== SOURCE DOCUMENT ==
====================
Thursday, November 29, 2018

Telling Stories I(He) Don't Remember

A bookshelf of stories from a friend's house.
I am sure that many of us have sat around the holiday table and told a story from our childhood or youth only to be interrupted by a sibling or aunt or cousin or old school chum telling us a substantial variation of how things really happened. Are we lying, are they lying, do we just see things differently, or are our memories plastic and undependable?

I guess the more we like to tell a good story of an event from our life we tend to embellish or maybe just exaggerate a little because we have told the story so many times before and we want it to have a better edge?  If we do that enough, then the story may change substantially in our own mind.  But what if the story is not that old?  What about omissions to the story?


We had been invited to lunch recently.  This was by a couple I had never met and they lived about 40 minutes from our house.  When I asked Hubby why and what was going on his response was that "I  had met the man at the community pool the last time I went up to swim(!).  He found we had so much in common that we were invited to lunch."

We get to the house, which has a lovely spreading view of a river, and when the door is open a lovely, very thin, lady with dark Spanish eyes and bold dangly earrings welcomes us in.  The home is warm and inviting and there are nice smells coming from the range.  We introduce ourselves and I meet the husband who is of average looks, average build, and above average intelligence.  We learn over a glass of Spanish rose that she is from Columbia and this is a second marriage for both of them.  (They met via computer.)  We, of course, do not get into what tragedies brought about the dissolution of both marriages.  He is retired Navy and she has worked on nutrition programs for USAID in her past.

Another couple arrives in leather jackets and pants via a very expensive looking motorcycle that can carry home the groceries if needed.  The man is a retired Navy pilot and the wife is currently working in intelligence data for defense, both in their late 50's or early 60's.  

I finally ask as we sit down to eat why the retired Navy pilot had been so brave as to invite to lunch someone he just met at a community pool?  His wife is laughing because she agrees with me.  This is when I get the other version of the story.
====================
== GIVEN INFORMATION ==

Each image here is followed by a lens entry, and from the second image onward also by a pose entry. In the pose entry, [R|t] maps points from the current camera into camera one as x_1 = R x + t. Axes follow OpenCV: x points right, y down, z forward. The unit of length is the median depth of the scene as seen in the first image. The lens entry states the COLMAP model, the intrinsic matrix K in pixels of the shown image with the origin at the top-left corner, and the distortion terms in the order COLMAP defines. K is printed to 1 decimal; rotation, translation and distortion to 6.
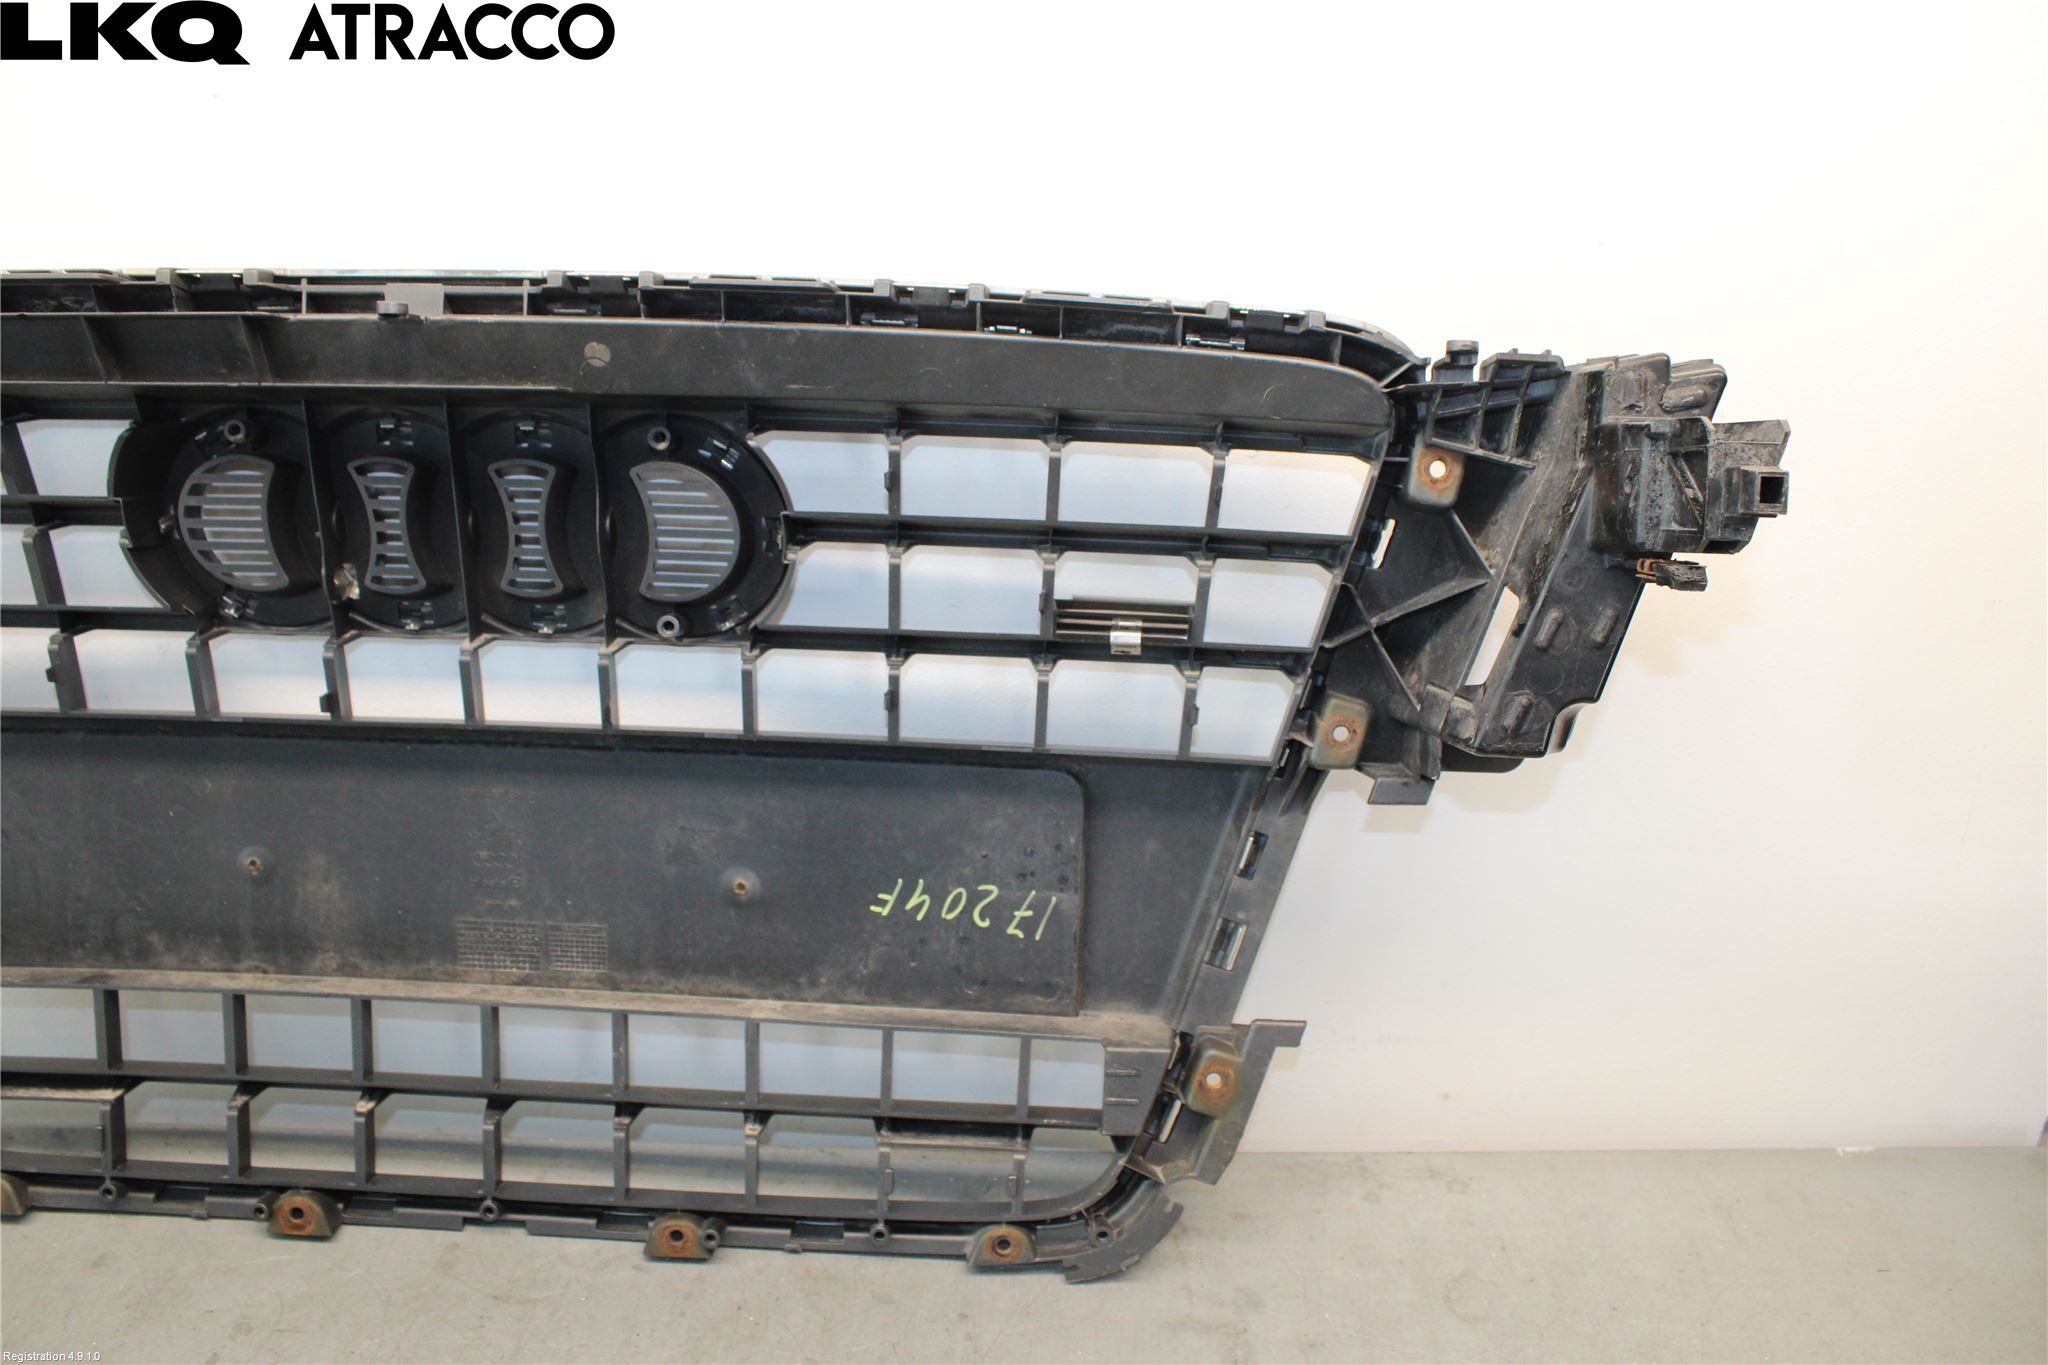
====================
Copy everything from "I guess the" down to "to the story?" in the blog post, swapping "embellish" for "embroider". The listing comes from a separate source, unrelated to the blog post.

== RESPONSE AREA ==
I guess the more we like to tell a good story of an event from our life we tend to embroider or maybe just exaggerate a little because we have told the story so many times before and we want it to have a better edge?  If we do that enough, then the story may change substantially in our own mind.  But what if the story is not that old?  What about omissions to the story?